L’étrange échec de Tim Burton

Avec moins de 5 millions de dollars de recettes, Ed Wood est un four, le premier jamais essuyé par le réalisateur, qui reste philosophe face à ce revers. Trop personnel et peu commercial, le film est toutefois un succès critique qui lui permet d’obtenir deux récompenses très prisées aux oscars.

Figure célébrée encore de nos jours, Edward Wood Jr et son histoire ne devaient pas avoir assez de potentiel pour être reconnu par le public comme un visage populaire marquant, alors que tant de biopics ampoulés et sans prise de risque obtiennent les faveurs du box-office.

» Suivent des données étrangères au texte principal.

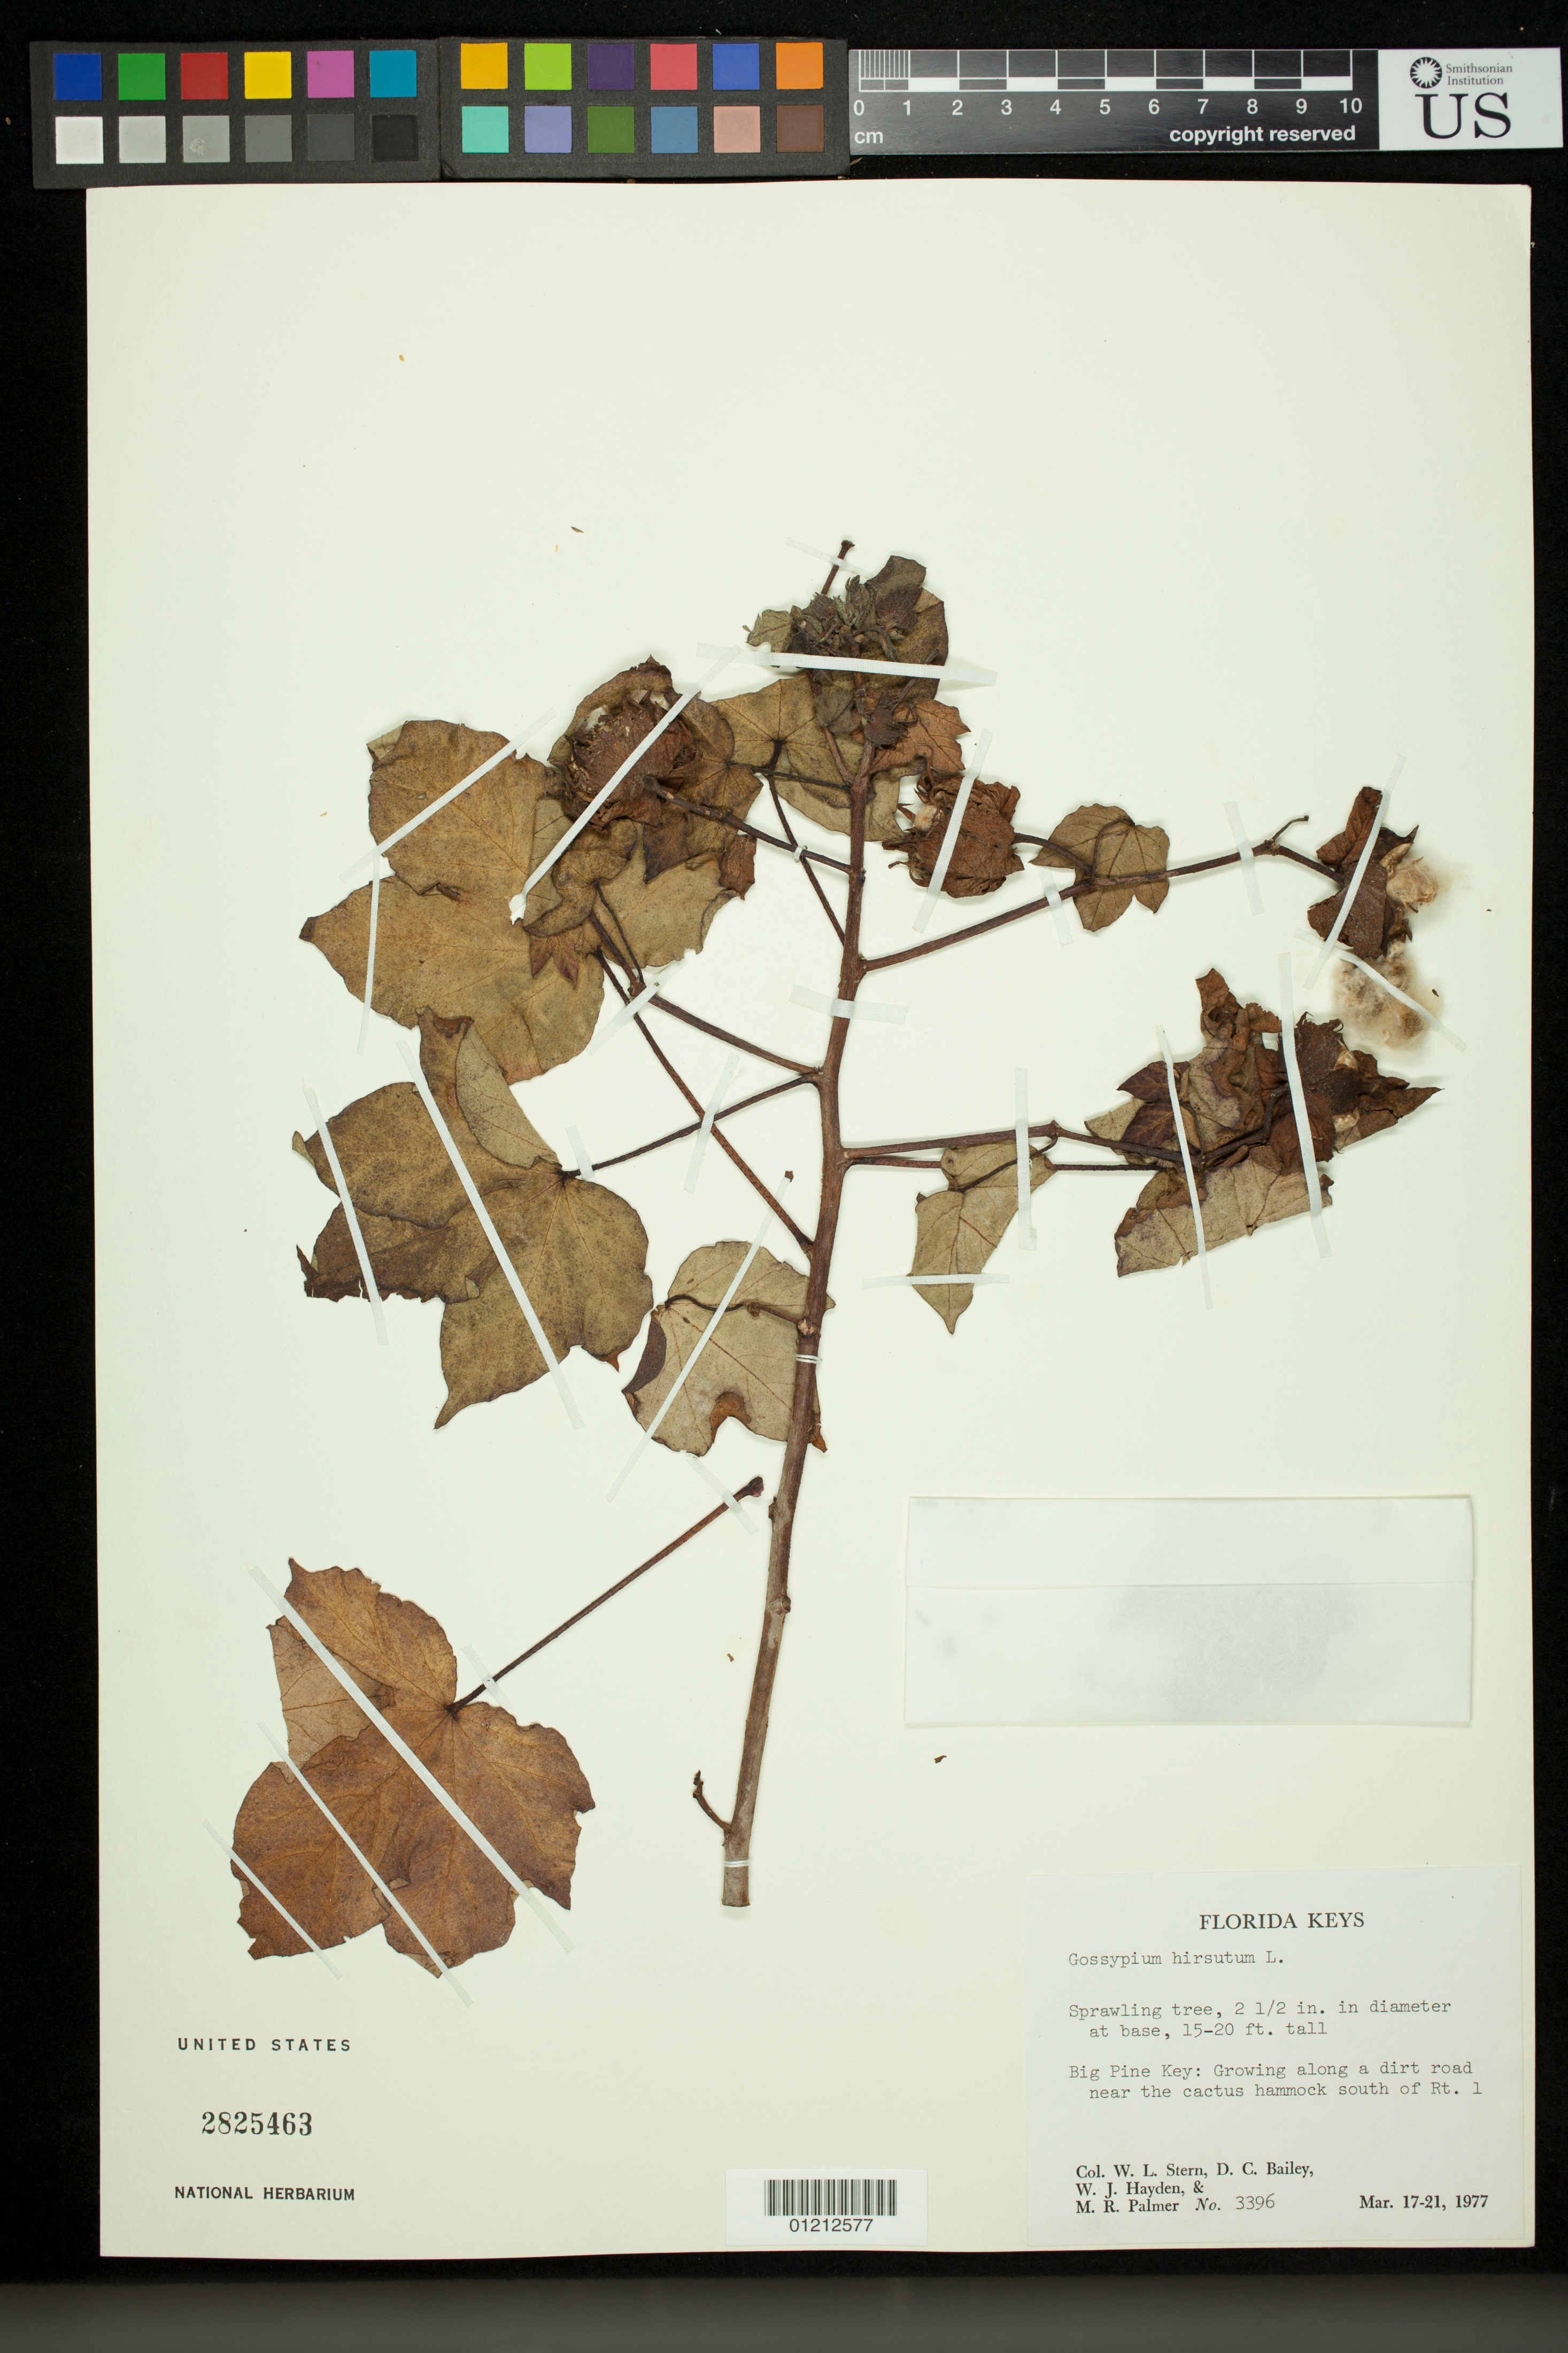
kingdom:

Tout en s’appropriant quelque peu son univers et en y mettant de sa fantaisie si particulière, Burton parvient à apporter un regard neuf sur l’un de ces oubliés du système dont l’aura culte n’est reconnue qu’à titre posthume. Comédie dramatique de haute qualité, Ed Wood parvient maintenant à séduire un nouveau public et à l’instar de celui qui l’a inspiré connaît un véritable regain d’intérêt à posteriori du succès de son auteur, devenu, paradoxalement, un réalisateur au succès qui ne se dément pas mais qui toutefois divise.

LES ANECDOTES


Hommage au “plus mauvais réalisateur de tous les temps”, Ed Wood se devait d’afficher son lot de caméos clin d’oeil. Ainsi Conrad Brooks, acteur récurrent de la filmographie d’Ed Wood, apparaît-il en barman lors de la rencontre entre Ed Wood et Orson Welles. Gergory Walcott, l’un des acteurs principaux de Plan 9 From Outer Space, fait lui aussi une apparition, en présentant Ed Wood à Vampira.

Avec Sweeney ToddEd Wood fait parti des deux seuls films de Burton dans lequel ne figure pas Danny Elfman. En effet les deux hommes se sont brouillé juste après avoir fait L’Etrange Noël de Monsieur Jack. Ils se sont retrouvé depuis bien sûr et parlent volontiers de cet incident en le comparant à une crise de couple : parfois il faut savoir s’éloigner pour mieux revenir.